I think – I hope – that I’ve managed to evacuate everything I need to. I’m sure my anus is hoping the same thing, given that it’s been through an assault upon its person that it may never recover from. Not without many, many soothing creams and a long bath.

Gingerly, I wipe myself and slowly stand up. For a moment my legs don’t want to support me, but eventually I get them to behave. I pull up my jeans, flush the loo and wash my shaking hands in the basin just outside the cubicle.

Taking several deep breaths, I steady myself internally by the door to the toilet. All I want to do now is gather up my belongings and get out of here as swiftly as possible.
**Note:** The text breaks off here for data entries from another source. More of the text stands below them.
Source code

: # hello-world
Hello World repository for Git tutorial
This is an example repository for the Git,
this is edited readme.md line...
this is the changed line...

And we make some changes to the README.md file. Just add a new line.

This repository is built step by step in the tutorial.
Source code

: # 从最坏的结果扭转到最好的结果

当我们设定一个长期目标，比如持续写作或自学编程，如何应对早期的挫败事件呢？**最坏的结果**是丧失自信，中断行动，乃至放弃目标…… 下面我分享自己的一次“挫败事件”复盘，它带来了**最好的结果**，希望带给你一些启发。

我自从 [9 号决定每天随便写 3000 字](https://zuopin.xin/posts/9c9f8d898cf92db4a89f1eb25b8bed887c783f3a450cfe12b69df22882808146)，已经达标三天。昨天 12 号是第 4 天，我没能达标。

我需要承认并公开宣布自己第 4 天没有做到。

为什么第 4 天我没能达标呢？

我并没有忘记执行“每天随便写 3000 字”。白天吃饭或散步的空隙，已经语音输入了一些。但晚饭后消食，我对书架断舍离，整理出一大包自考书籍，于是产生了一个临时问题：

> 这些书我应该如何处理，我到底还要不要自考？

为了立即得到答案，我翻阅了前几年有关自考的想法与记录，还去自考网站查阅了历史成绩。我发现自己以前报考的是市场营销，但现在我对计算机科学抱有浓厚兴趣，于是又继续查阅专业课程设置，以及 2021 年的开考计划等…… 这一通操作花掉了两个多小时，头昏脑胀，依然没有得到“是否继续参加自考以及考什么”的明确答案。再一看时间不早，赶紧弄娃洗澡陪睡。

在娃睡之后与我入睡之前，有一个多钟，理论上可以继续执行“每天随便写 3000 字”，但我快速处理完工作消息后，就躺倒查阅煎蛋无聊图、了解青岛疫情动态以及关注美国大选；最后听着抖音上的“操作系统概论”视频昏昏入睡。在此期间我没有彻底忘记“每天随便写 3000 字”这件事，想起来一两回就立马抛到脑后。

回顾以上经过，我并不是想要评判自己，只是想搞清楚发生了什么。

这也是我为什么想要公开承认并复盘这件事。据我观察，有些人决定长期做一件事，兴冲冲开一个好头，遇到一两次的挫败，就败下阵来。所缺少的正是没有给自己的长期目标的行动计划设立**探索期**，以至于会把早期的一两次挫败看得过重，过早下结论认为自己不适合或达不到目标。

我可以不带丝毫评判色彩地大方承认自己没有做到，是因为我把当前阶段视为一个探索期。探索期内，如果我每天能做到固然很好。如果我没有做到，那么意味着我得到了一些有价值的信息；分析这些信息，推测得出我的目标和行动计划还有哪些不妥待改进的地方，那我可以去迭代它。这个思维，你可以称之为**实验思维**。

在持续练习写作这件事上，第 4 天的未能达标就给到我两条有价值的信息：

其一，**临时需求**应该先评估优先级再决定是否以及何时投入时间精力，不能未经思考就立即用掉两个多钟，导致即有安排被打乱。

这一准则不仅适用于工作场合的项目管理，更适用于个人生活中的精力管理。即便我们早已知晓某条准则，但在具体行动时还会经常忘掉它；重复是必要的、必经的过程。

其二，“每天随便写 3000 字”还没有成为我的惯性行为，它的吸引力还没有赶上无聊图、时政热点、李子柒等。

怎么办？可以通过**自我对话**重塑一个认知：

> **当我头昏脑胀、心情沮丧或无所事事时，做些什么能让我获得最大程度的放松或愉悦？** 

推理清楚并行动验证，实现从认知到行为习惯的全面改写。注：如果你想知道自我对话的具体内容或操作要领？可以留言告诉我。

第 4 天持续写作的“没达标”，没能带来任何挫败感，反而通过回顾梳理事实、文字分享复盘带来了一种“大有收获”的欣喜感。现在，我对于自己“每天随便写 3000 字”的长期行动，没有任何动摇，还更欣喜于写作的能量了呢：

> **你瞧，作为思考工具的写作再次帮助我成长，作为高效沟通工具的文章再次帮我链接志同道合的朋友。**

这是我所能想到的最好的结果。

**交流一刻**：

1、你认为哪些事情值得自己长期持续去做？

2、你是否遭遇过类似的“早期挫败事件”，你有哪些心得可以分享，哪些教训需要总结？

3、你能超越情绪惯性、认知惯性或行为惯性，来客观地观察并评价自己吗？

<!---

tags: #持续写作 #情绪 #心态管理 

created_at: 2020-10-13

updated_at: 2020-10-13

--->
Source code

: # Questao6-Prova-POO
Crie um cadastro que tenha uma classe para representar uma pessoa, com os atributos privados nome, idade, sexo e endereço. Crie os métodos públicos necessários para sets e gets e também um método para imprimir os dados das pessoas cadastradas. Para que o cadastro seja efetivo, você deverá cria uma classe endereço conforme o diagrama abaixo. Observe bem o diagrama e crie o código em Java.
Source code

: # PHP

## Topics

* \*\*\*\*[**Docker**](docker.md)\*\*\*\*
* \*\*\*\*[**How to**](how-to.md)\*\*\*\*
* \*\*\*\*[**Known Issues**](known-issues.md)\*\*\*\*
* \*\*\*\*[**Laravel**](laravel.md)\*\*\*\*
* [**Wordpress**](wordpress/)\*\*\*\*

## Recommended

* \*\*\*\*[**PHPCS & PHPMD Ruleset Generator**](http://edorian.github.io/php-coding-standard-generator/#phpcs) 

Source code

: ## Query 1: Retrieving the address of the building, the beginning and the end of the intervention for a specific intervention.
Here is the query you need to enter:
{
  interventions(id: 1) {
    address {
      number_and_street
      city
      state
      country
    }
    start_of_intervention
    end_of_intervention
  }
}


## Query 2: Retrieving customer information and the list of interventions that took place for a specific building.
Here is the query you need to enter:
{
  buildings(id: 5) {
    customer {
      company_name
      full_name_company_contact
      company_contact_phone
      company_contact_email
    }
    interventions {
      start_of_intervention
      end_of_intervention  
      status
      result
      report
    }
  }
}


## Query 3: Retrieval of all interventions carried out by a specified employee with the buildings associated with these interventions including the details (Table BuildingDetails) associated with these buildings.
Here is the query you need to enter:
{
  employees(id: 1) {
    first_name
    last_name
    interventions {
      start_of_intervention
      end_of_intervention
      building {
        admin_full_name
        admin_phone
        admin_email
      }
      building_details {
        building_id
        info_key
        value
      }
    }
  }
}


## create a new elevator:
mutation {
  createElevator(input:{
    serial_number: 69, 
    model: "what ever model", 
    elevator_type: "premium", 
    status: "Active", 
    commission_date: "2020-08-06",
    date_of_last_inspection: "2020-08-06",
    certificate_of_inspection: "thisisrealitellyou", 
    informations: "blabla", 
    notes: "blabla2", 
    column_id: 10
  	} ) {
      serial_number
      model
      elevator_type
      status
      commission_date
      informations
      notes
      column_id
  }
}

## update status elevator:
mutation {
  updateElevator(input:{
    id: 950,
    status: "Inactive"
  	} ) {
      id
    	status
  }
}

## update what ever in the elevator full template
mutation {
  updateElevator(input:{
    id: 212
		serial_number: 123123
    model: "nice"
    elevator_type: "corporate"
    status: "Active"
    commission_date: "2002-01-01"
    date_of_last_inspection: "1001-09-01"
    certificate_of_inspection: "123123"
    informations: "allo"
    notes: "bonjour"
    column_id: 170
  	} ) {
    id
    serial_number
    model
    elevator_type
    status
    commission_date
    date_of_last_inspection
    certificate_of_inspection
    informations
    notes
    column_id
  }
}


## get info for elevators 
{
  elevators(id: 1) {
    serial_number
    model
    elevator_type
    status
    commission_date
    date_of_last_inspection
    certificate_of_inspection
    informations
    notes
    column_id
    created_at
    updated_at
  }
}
Yes. That’s it. Just get out quickly, and try to put this entire miserable experience behind—

JESUS!

I’ve swung the main toilet door open to be greeted by a sea of anxious faces on the other side. It looks like the whole of Fluidity is standing there . . . waiting to see if I’ve survived my own period of extreme fluidity.

At the front of this stationary gaggle are Pikky, Winery Smalls and Tex. Pikky looks concerned, Winery looks distraught, Tex looks bored.

I am painfully aware that from behind me, a smell that is as vast as it is abhorrent is emanating from the toilet and heading towards the crowd.

‘Everything OK?’ Pikky asks.

‘We were quite worried about you,’ Winery adds.

‘Yup. You took off like a steer that’s been spooked by a rattler,’ Tex says, still in his broad Lancashire accent.

For some reason, even in the middle of this terrible farce, I have to ask.

‘Why are you dressed like a gludy cowgoy?’ I ask Tex, as slowly and as clearly as I can, trying to ignore the stench of my disgrace as it wafts across the room.

Tex looks extremely taken aback by this, as if it’s the first time anyone’s ever asked. Of course, it could also be that he can’t understand what I’m bloody saying.

‘Lionel is channelling the Old West this week,’ Winery says, by way of explanation. ‘He’s looking to be inspired by the rugged sensuality of the American frontier.’

I’m dumbfounded.

His real name is Lionel?

‘’Ight,’ I reply, blinking several times.